**WHAT THE EXERCISE ASKS**: Please return each line of the material below that contains the string "Ballistol". Case counts.

**SUPPLIED MATERIAL**:
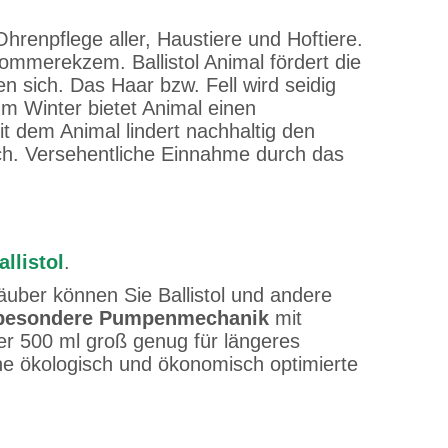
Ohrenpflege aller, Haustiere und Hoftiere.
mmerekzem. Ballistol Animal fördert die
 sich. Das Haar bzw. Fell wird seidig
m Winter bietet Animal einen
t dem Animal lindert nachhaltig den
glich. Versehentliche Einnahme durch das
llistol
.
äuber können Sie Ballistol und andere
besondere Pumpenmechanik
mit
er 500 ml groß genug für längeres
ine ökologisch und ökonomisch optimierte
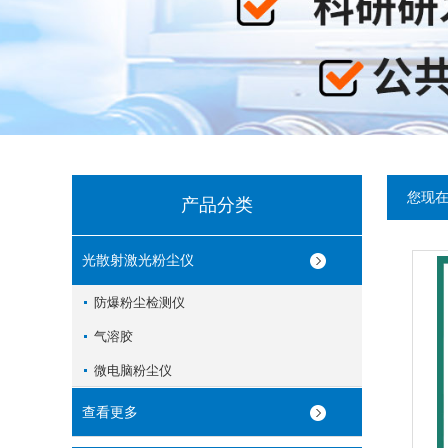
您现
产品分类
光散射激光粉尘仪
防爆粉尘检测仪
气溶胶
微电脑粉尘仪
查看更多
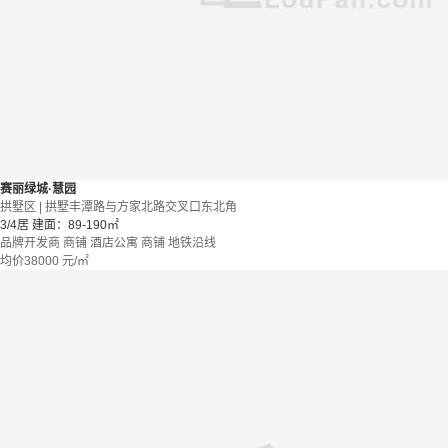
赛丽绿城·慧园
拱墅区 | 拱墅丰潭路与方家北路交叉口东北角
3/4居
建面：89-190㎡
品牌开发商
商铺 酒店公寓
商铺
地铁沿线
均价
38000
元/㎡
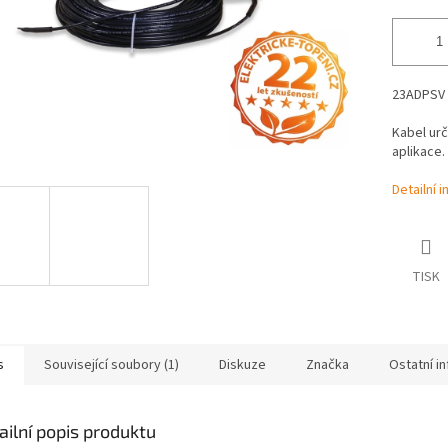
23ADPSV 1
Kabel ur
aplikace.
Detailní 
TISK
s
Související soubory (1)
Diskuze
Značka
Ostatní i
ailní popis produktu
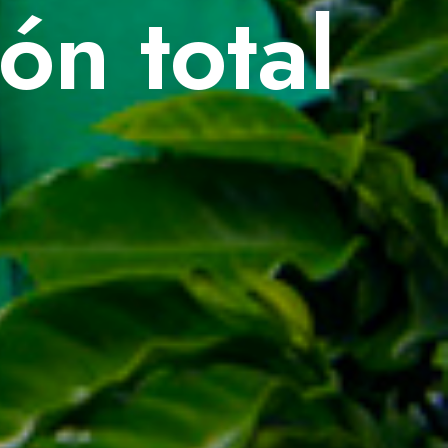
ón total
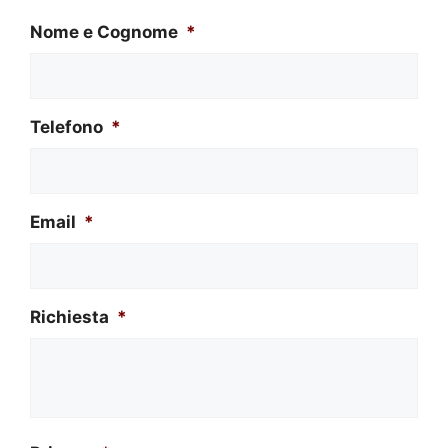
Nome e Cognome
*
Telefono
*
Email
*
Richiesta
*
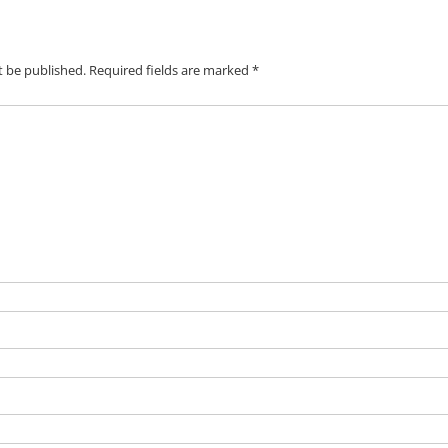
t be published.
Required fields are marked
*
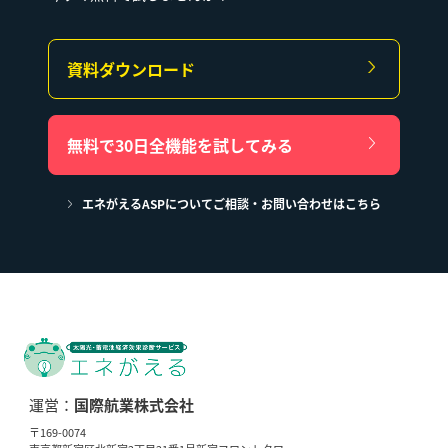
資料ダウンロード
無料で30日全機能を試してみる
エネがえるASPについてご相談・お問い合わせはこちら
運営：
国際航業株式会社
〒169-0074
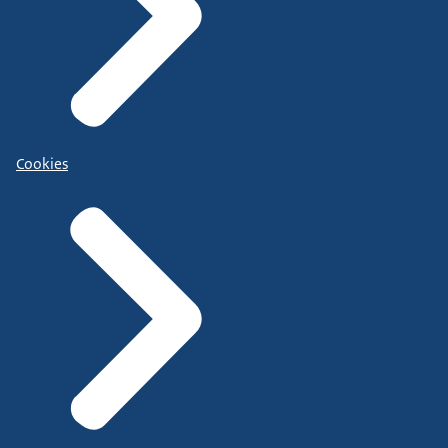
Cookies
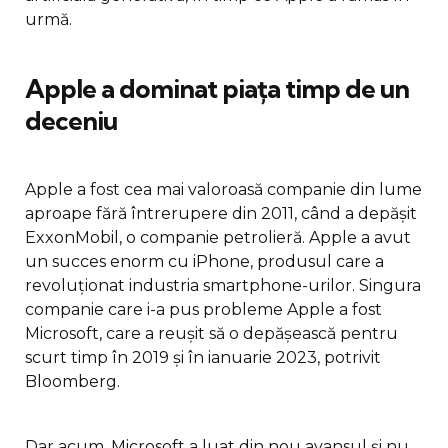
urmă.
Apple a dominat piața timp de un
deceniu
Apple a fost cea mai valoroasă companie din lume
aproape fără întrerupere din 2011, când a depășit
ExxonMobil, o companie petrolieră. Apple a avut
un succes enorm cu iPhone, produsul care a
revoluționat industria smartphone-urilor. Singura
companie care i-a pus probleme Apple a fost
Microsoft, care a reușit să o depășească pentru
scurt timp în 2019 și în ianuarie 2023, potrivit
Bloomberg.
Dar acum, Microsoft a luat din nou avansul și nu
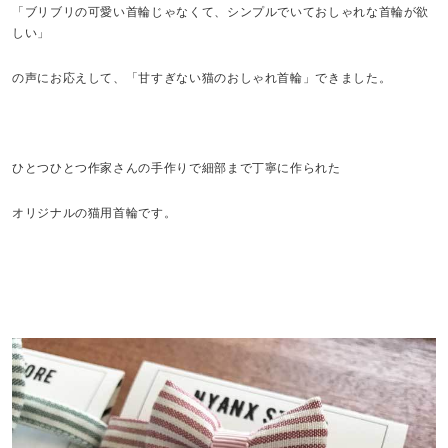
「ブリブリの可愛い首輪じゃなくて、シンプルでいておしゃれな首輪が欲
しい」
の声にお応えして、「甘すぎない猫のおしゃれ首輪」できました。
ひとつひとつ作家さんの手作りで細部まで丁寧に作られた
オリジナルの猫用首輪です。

**SOLUTION**:
mmerekzem. Ballistol Animal fördert die
äuber können Sie Ballistol und andere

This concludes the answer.